Provided information
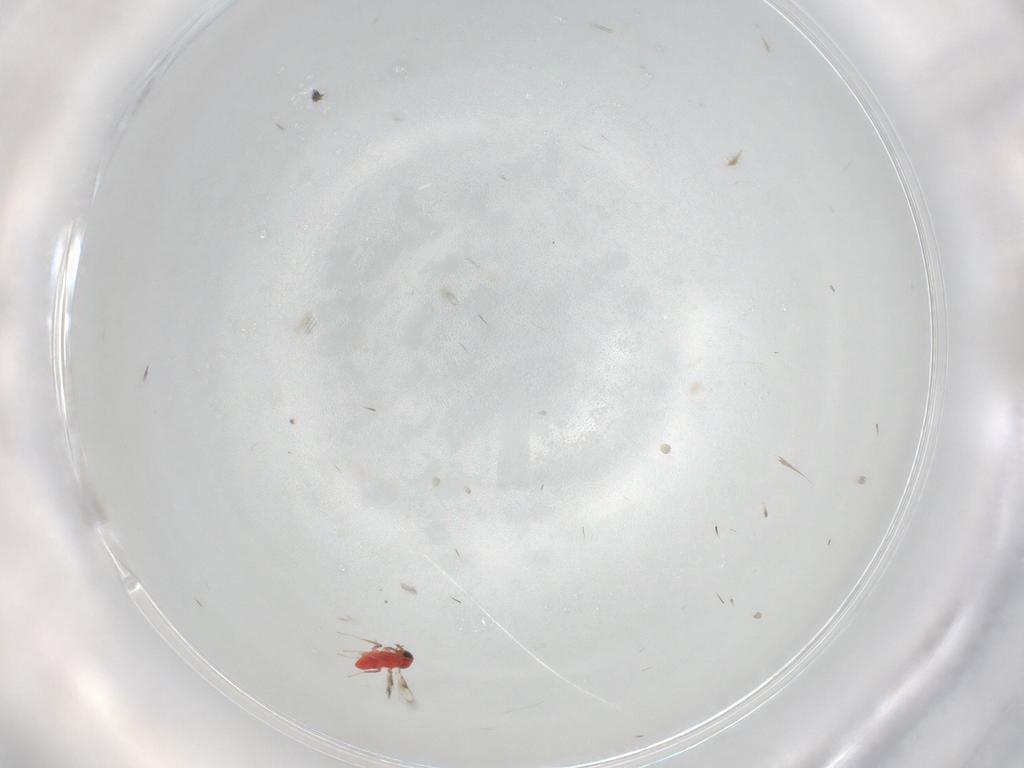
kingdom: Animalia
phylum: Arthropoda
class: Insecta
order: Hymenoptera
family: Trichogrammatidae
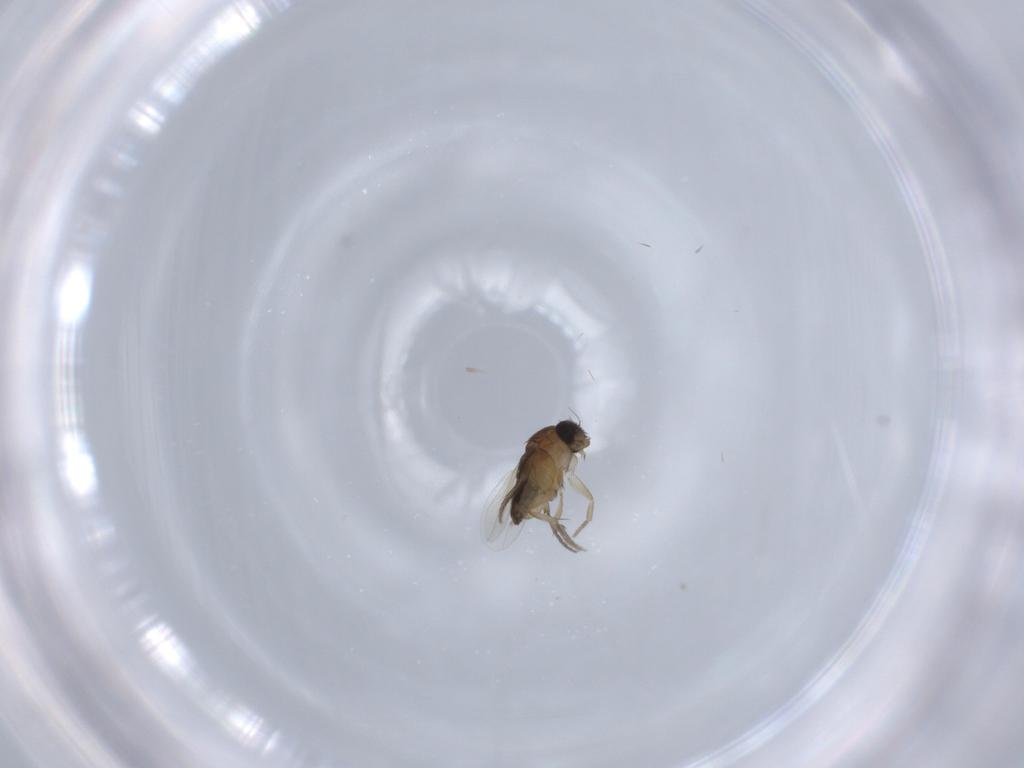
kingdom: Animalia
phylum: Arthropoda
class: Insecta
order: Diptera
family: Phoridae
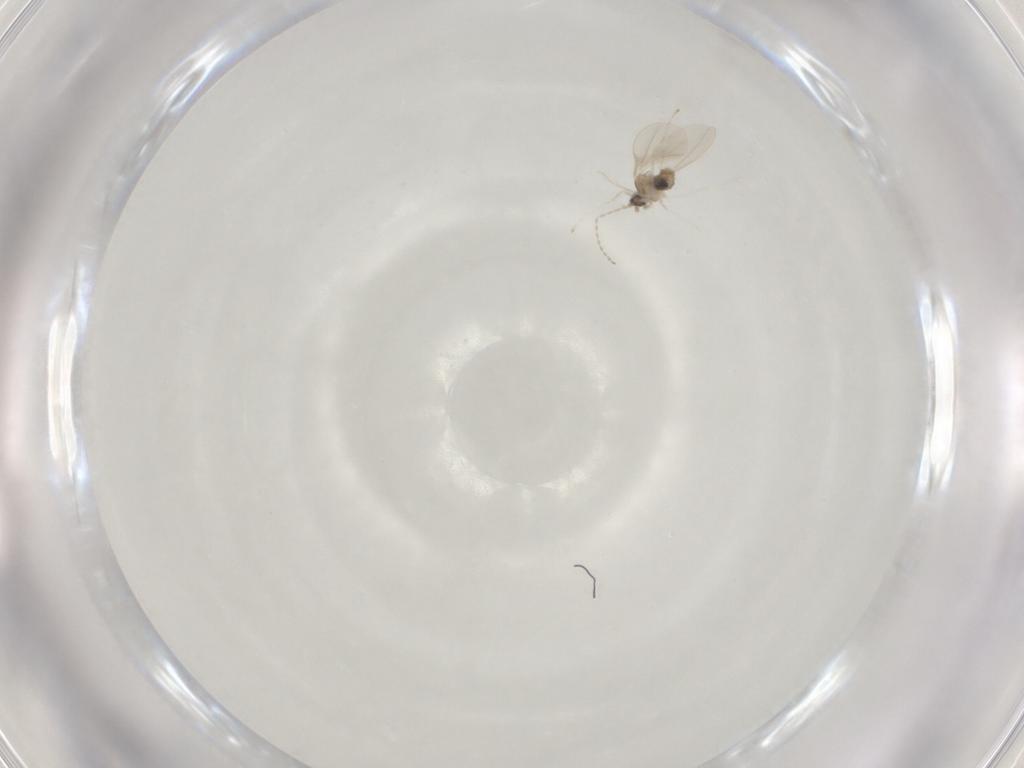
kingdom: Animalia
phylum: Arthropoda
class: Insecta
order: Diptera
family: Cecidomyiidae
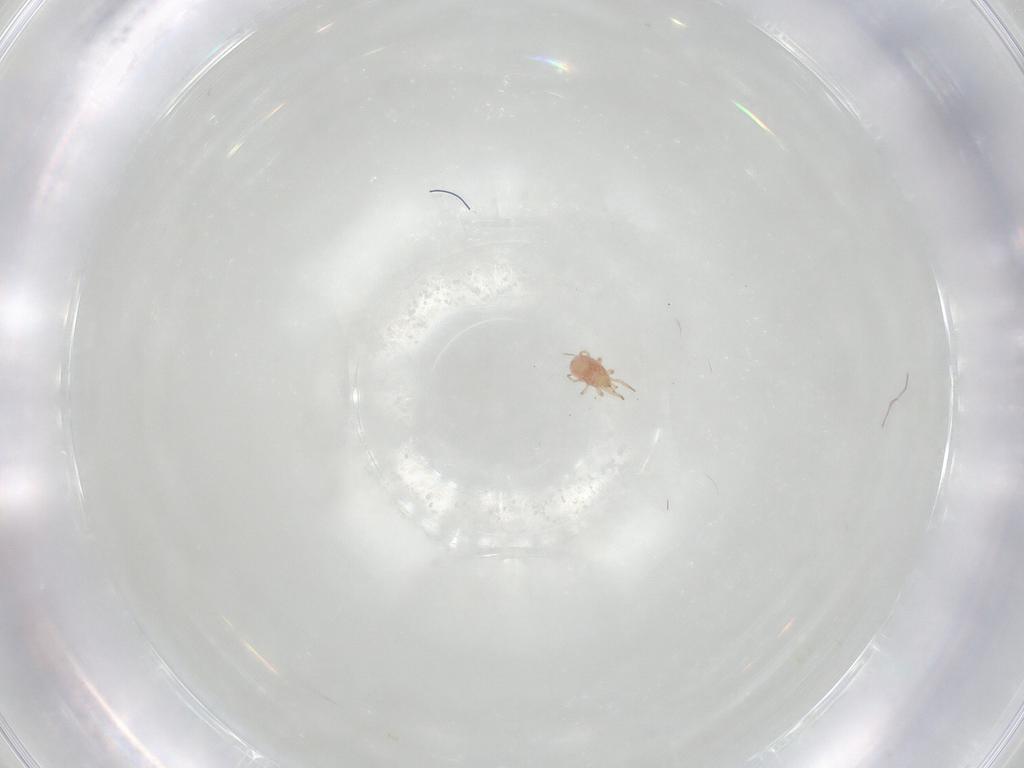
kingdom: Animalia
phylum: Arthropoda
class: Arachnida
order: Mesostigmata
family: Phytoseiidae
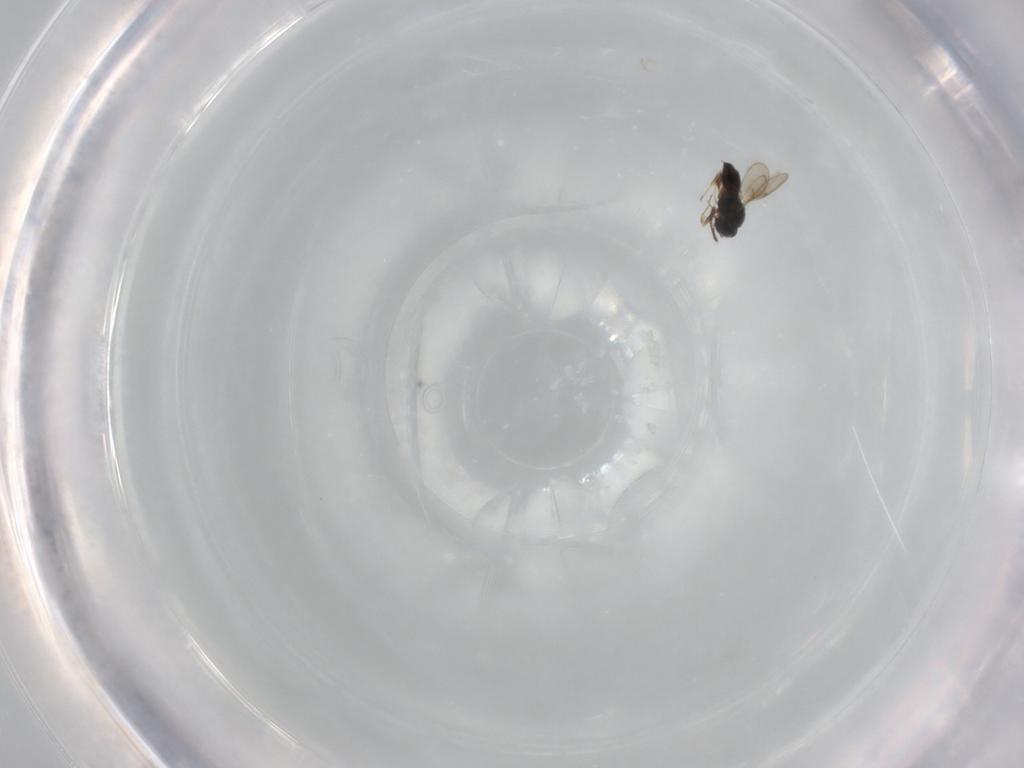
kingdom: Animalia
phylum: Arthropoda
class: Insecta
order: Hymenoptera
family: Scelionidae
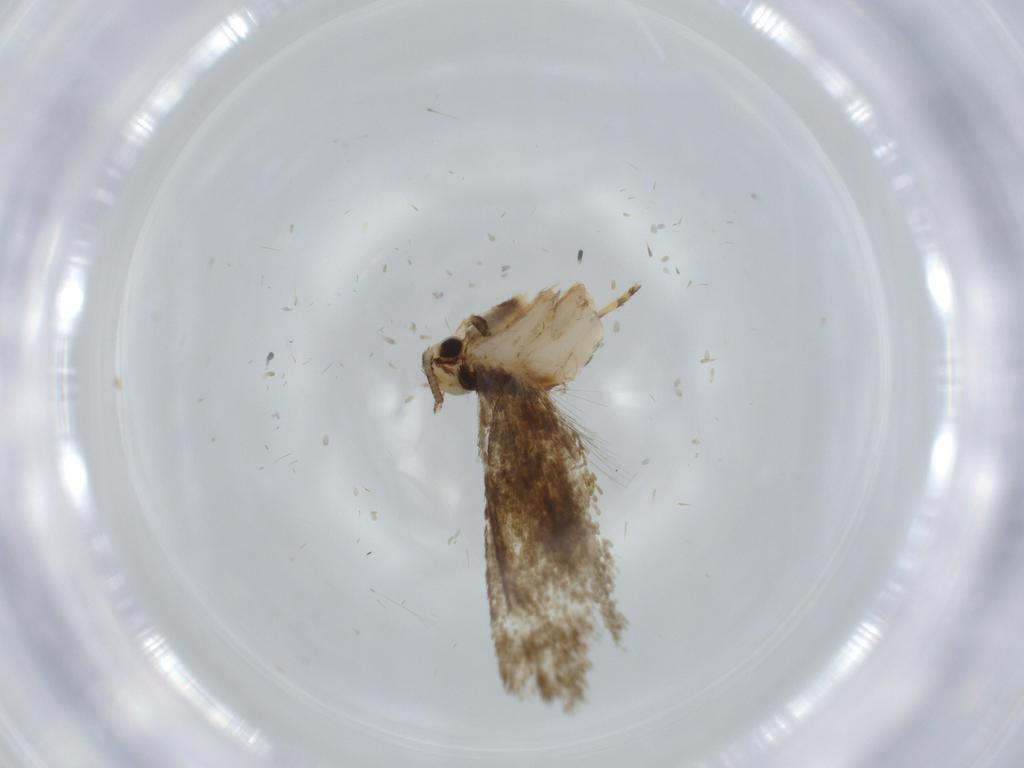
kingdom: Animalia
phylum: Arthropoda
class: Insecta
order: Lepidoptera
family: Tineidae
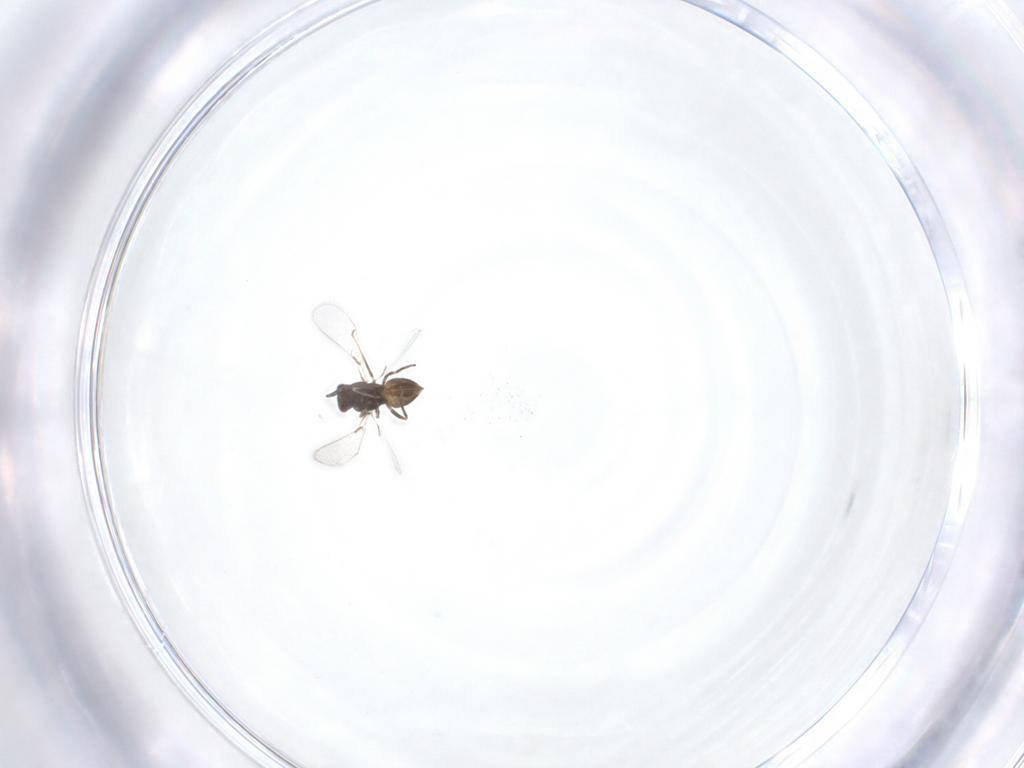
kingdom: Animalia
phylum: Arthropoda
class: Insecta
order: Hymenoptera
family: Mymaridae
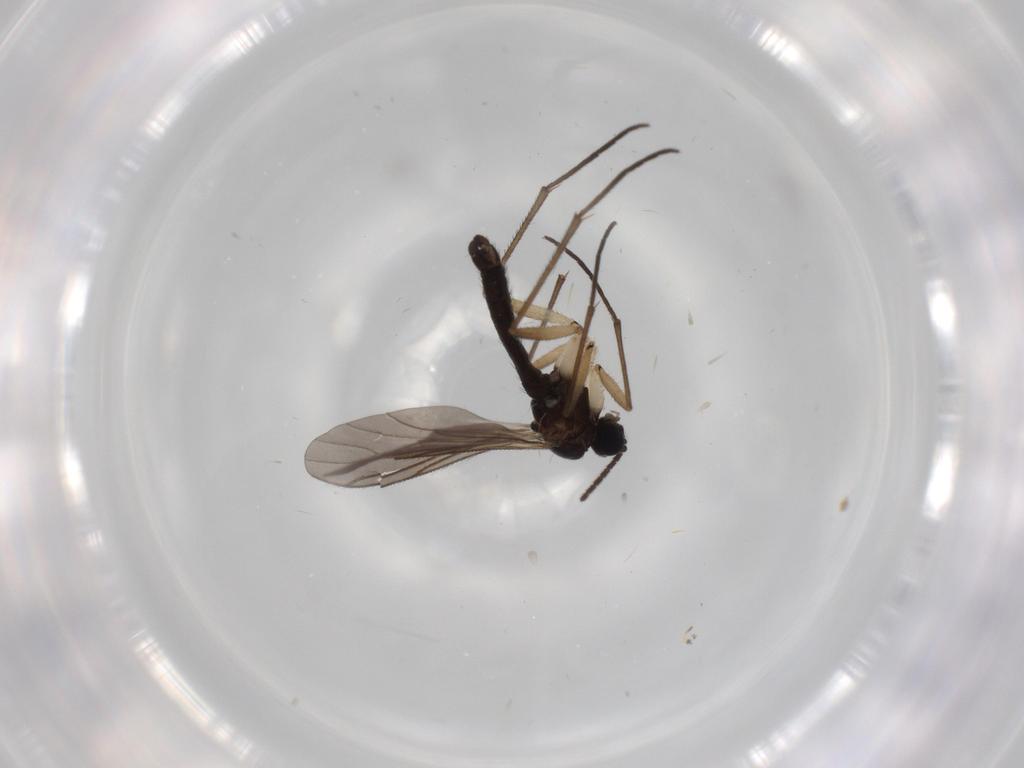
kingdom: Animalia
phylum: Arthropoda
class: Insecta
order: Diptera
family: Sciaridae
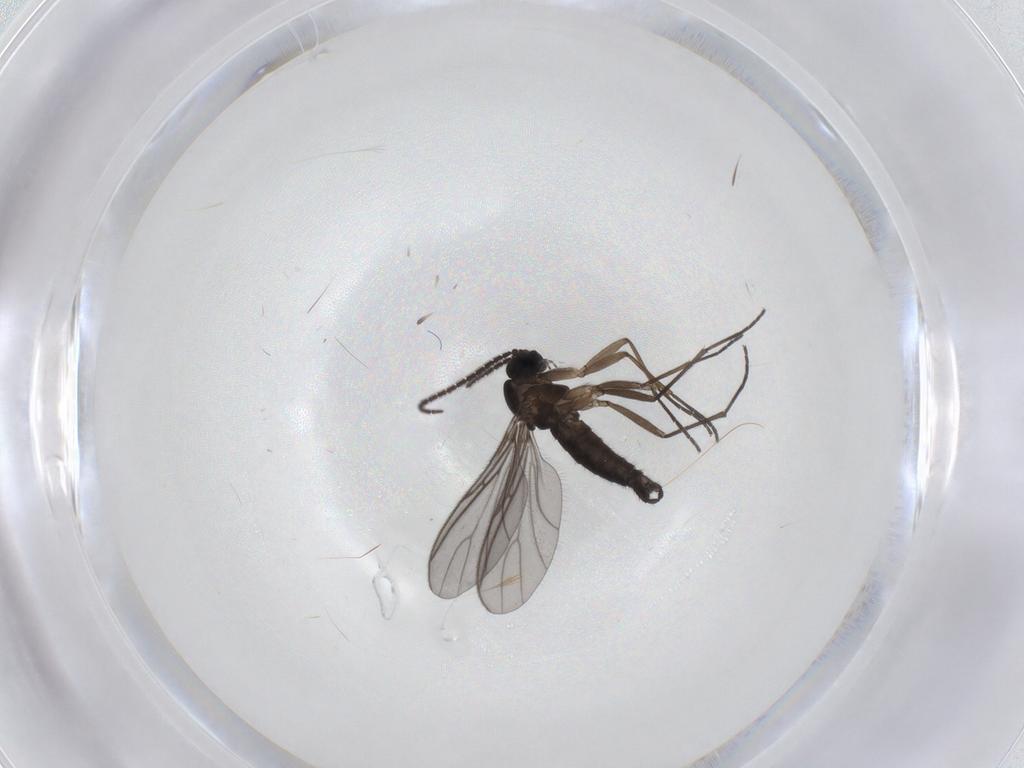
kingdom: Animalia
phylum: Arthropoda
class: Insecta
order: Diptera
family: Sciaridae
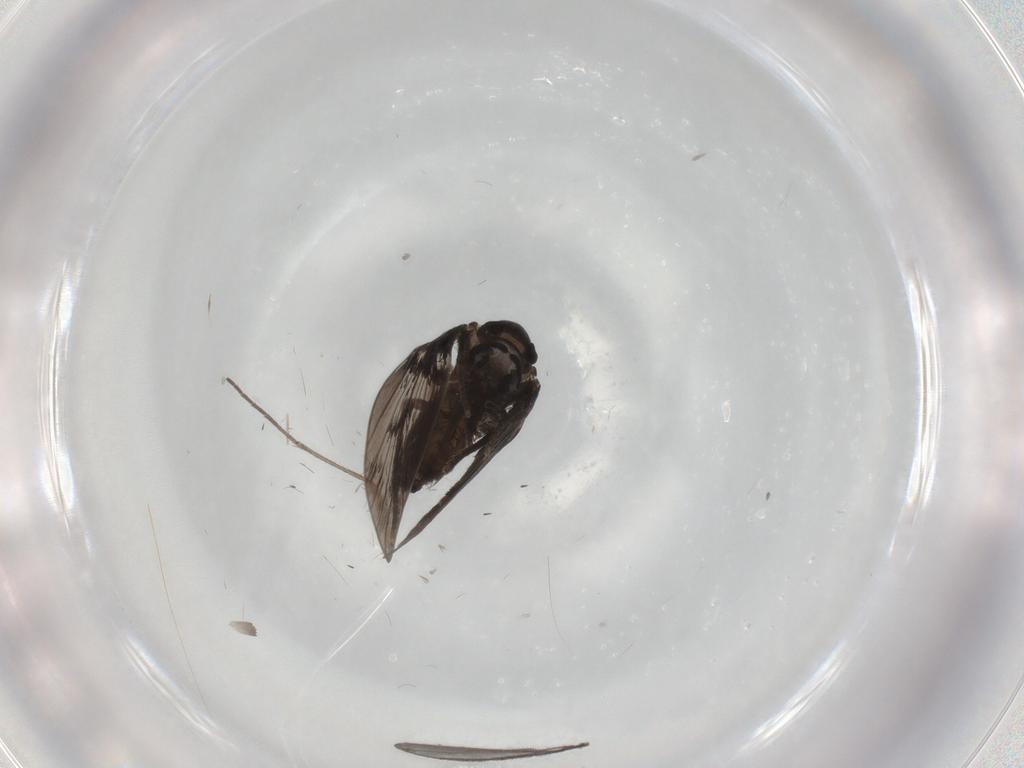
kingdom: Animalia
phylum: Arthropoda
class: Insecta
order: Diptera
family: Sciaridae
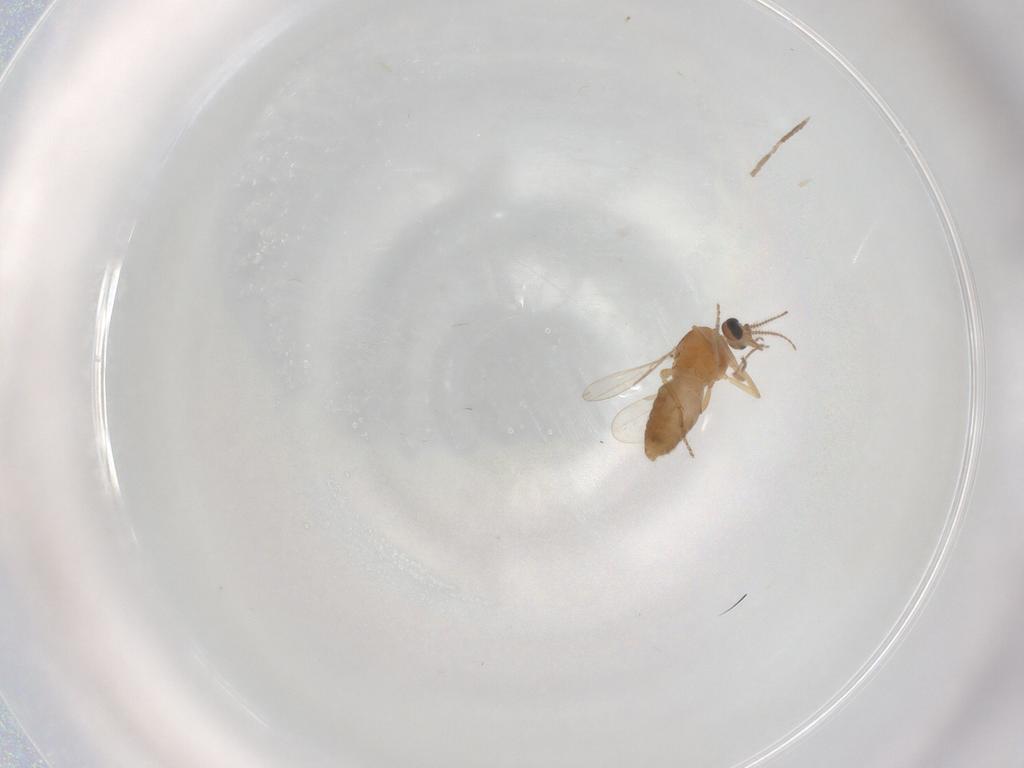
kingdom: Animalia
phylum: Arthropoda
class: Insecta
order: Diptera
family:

Work to complete
Give every line from all of the records above as a single numbered list, omitting blank lines and leaving the pictures out.

Task solution
1. kingdom: Animalia
2. phylum: Arthropoda
3. class: Insecta
4. order: Hymenoptera
5. family: Trichogrammatidae
6. kingdom: Animalia
7. phylum: Arthropoda
8. class: Insecta
9. order: Diptera
10. family: Phoridae
11. kingdom: Animalia
12. phylum: Arthropoda
13. class: Insecta
14. order: Diptera
15. family: Cecidomyiidae
16. kingdom: Animalia
17. phylum: Arthropoda
18. class: Arachnida
19. order: Mesostigmata
20. family: Phytoseiidae
21. kingdom: Animalia
22. phylum: Arthropoda
23. class: Insecta
24. order: Hymenoptera
25. family: Scelionidae
26. kingdom: Animalia
27. phylum: Arthropoda
28. class: Insecta
29. order: Lepidoptera
30. family: Tineidae
31. kingdom: Animalia
32. phylum: Arthropoda
33. class: Insecta
34. order: Hymenoptera
35. family: Mymaridae
36. kingdom: Animalia
37. phylum: Arthropoda
38. class: Insecta
39. order: Diptera
40. family: Sciaridae
41. kingdom: Animalia
42. phylum: Arthropoda
43. class: Insecta
44. order: Diptera
45. family: Sciaridae
46. kingdom: Animalia
47. phylum: Arthropoda
48. class: Insecta
49. order: Diptera
50. family: Sciaridae
51. kingdom: Animalia
52. phylum: Arthropoda
53. class: Insecta
54. order: Diptera
55. family:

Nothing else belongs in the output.